Legenda da foto, Comer mais frutas, legumes e verduras pode ajudar as pessoas a evacuar com mais frequência

"Mas estamos também observando relações com outras partes do corpo", explica Leeming. "Pessoas com mal de Parkinson, por exemplo, podem ter prisão de ventre até 20 anos antes de exibirem qualquer sintoma motor."

Já Veysey destaca a conhecida relação entre o trânsito intestinal lento e os cálculos na vesícula – depósitos de bílis duros que se formam na vesícula biliar.

"Ele também aumenta o risco de desenvolvimento de pólipos, lesões pré-cancerosas no intestino que podem se transformar em câncer", explica ele.

O que o seu cocô diz sobre você

Mais do que o número de movimentos intestinais por semana, que pode variar de pessoa para pessoa, Emily Leeming afirma que o mais importante é procurar qualquer mudança sem explicação dos seus hábitos intestinais.

Ela também destaca que é uma boa ideia acompanhar seus hábitos regulares de evacuação, para saber o que é normal para você.

"Todos nós deveríamos examinar nosso cocô, pois é basicamente um teste grátis da saúde do intestino", explica Leeming.

"Não é só questão de frequência – também envolve a cor e o formato. O que você realmente procura é o tipo 3 ao tipo 4 [na Escala de Bristol de Forma das Fezes], que é basicamente uma salsicha com rachaduras ou uma salsicha macia."

Em relação à cor, qualquer coloração preta ou vermelha nas fezes indica a presença de sangue. Pode haver uma explicação inofensiva para ela, mas também pode ser sinal de câncer colorretal. Por isso, é importante consultar um médico o mais breve possível.
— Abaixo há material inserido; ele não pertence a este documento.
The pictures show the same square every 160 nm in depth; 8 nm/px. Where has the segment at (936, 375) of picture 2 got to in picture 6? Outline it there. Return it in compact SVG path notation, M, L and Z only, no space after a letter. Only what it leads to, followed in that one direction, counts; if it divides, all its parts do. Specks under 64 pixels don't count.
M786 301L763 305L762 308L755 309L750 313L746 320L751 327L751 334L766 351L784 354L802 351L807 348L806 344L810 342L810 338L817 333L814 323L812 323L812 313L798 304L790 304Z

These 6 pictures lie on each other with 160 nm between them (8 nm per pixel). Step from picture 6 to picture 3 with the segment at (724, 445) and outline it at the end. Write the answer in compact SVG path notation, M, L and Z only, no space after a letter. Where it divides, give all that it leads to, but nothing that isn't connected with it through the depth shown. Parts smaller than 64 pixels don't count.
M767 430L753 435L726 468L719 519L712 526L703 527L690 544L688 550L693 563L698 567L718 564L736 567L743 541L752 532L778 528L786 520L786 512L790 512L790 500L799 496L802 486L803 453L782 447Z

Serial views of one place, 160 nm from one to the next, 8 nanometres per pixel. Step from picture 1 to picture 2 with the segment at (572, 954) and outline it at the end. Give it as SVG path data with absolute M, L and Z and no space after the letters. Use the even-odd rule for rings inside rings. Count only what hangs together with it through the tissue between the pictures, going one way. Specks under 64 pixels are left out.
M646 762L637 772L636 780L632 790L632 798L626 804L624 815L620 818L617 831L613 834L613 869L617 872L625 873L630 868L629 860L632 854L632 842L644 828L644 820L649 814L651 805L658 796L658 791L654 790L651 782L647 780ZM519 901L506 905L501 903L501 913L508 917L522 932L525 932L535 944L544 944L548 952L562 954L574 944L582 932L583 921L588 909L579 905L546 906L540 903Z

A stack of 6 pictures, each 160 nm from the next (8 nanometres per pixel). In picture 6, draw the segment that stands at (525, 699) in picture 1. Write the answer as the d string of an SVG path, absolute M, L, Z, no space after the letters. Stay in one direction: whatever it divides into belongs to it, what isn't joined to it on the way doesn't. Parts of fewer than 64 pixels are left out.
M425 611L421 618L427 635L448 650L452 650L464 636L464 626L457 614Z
Você também deve procurar seu médico se tiver diarreia com frequência, se precisar ir ao banheiro com muita urgência ou se sofrer muitas cólicas, inchaço e gases depois de comer.

Por fim, se você quiser passar a ser mais "regular", você pode adotar três medidas simples, segundo Sean Gibbons.

"No nosso estudo, as pessoas da zona Cachinhos Dourados comem mais frutas, legumes e verduras, são mais hidratadas e praticam mais atividade física."